Troubleshooting Impala

This topic describes the general troubleshooting procedures to diagnose some of the commonly encountered issues in Impala.

Symptom Explanation Recommendation
Impala takes a long time to start. Impala instances with large numbers of tables, partitions, or data files take longer to start because the metadata for these objects is broadcast to all impalad nodes and cached. Adjust timeout and synchronicity settings.

Joins fail to complete.

There may be insufficient memory. During a join, data from the second, third, and so on sets to be joined is loaded into memory.

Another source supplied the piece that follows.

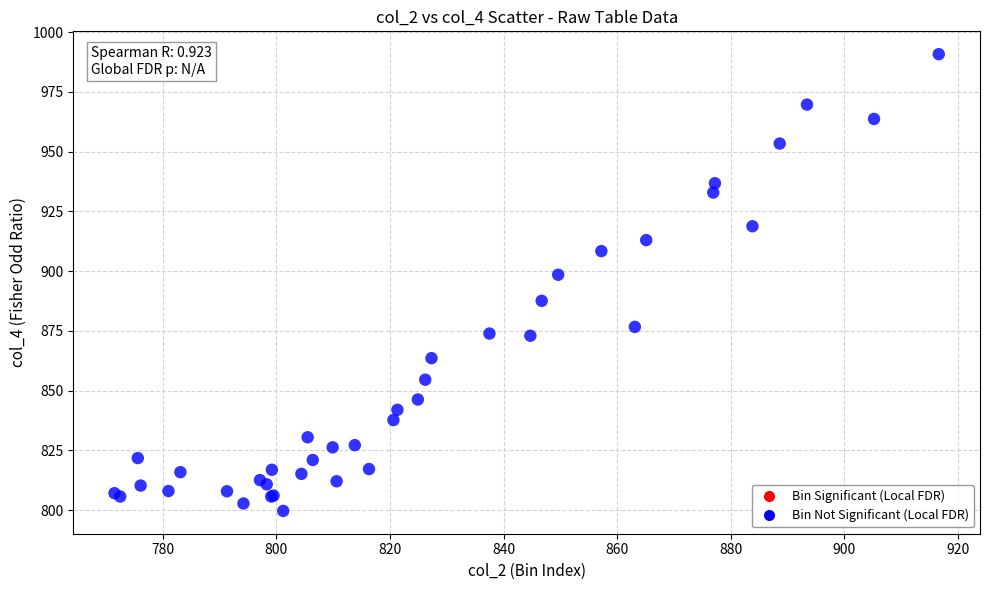

What Y value in the scatter plot is closest to 895?

898.5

If Impala chooses an inefficient join order or join mechanism, the query could exceed the total memory available.

Start by gathering statistics with the COMPUTE STATS statement for each table involved in the join.

Consider specifying the [SHUFFLE] hint so that data from the joined tables is split up between nodes rather than broadcast to each node.

If tuning at the SQL level is not sufficient, add more memory to your system or join smaller data sets.

Queries return incorrect results.

Impala metadata may be outdated after changes are performed in Hive.

After inserting data, adding a partition, or other operation in Hive, refresh the metadata for the table with the REFRESH statement.

Attempts to complete Impala tasks such as executing INSERT SELECT statements fail. The Impala logs include notes that files could not be opened due to permission denied.

This can be the result of permissions issues. For example, you could use the Hive shell as the hive user to create a table. After creating this table, you could attempt to complete some action, such as an INSERT SELECT on the table. Because the table was created using one user and the INSERT SELECT is attempted by another, this action may fail due to permissions issues.

Ensure the Impala user has sufficient permissions to the table that the Hive user created.

Impala fails to start up, with the impalad logs referring to errors connecting to the statestored service and attempts to re-register.

A large number of databases, tables, partitions, and so on can require metadata synchronization, particularly on startup, that takes longer than the default timeout for the statestore service.

Configure the statestore timeout value and possibly other settings related to the frequency of statestore updates and metadata loading.